It has to do with cortisol, a steroid which affects your immune system. Steroids like cortisol push down your immune system (relatively, it’s not huge) and your immune system’s response to disease is what causes the majority of your “sick” symptoms like fever, chills, body aches, etc. At night your cortisol levels are low and they spike shortly before you wake up in the morning (this has nothing to do with you being sick but is part of your normal day/night body cycle). That means your viral symptoms will typically be/feel worse at night.
So others have pointed out, that’s not how everyone experiences it.

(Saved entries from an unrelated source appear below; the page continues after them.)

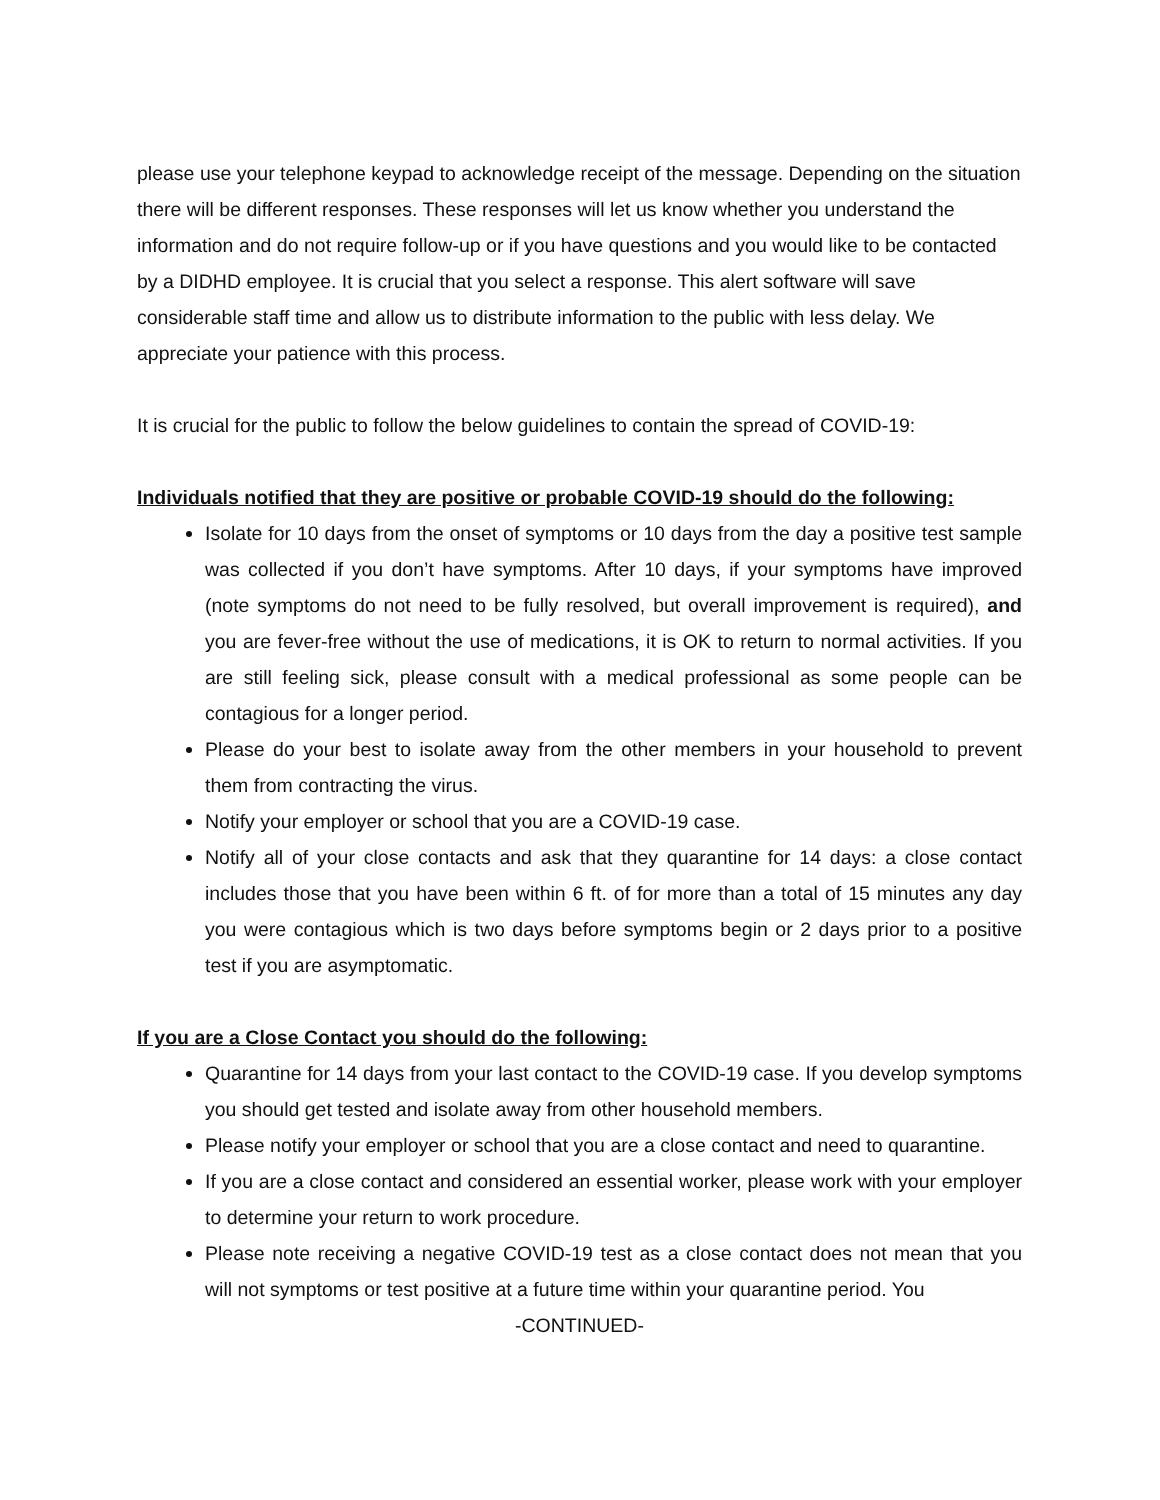please use your telephone keypad to acknowledge receipt of the message. Depending on the situation there will be different responses. These responses will let us know whether you understand the information and do not require follow-up or if you have questions and you would like to be contacted by a DIDHD employee. It is crucial that you select a response. This alert software will save considerable staff time and allow us to distribute information to the public with less delay. We appreciate your patience with this process.
It is crucial for the public to follow the below guidelines to contain the spread of COVID-19:
Individuals notified that they are positive or probable COVID-19 should do the following:
Isolate for 10 days from the onset of symptoms or 10 days from the day a positive test sample was collected if you don’t have symptoms. After 10 days, if your symptoms have improved (note symptoms do not need to be fully resolved, but overall improvement is required), and you are fever-free without the use of medications, it is OK to return to normal activities. If you are still feeling sick, please consult with a medical professional as some people can be contagious for a longer period.
Please do your best to isolate away from the other members in your household to prevent them from contracting the virus.
Notify your employer or school that you are a COVID-19 case.
Notify all of your close contacts and ask that they quarantine for 14 days: a close contact includes those that you have been within 6 ft. of for more than a total of 15 minutes any day you were contagious which is two days before symptoms begin or 2 days prior to a positive test if you are asymptomatic.
If you are a Close Contact you should do the following:
Quarantine for 14 days from your last contact to the COVID-19 case. If you develop symptoms you should get tested and isolate away from other household members.
Please notify your employer or school that you are a close contact and need to quarantine.
If you are a close contact and considered an essential worker, please work with your employer to determine your return to work procedure.
Please note receiving a negative COVID-19 test as a close contact does not mean that you will not symptoms or test positive at a future time within your quarantine period. You
-CONTINUED-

I just had a cold, and usually the sore throat is almost always the worst part for me. So I can at least give insight on the symptom that usually causes sore throats, post nasal drip.
Snot running down the back of your throat(post nasal drip), it irritates that lining of your throat. When you are upright it can much more easily drain into your stomach (gravity works) but when you lay down it’s basically up to reflexive swallowing to clear it out so it often just sits on your throat making the irritation worse and worse.
This week with my cold I was sleeping in a reclining chair not a bed, because I was propped up on an incline the post nasal drip did not sit on the back of my throat all night. So my sore throat was very mild in the mornings compared to when I sleep in a bed.
So one part of the varied experience of colds and flus can dramatically change for different people based on what position they are in when they sleep.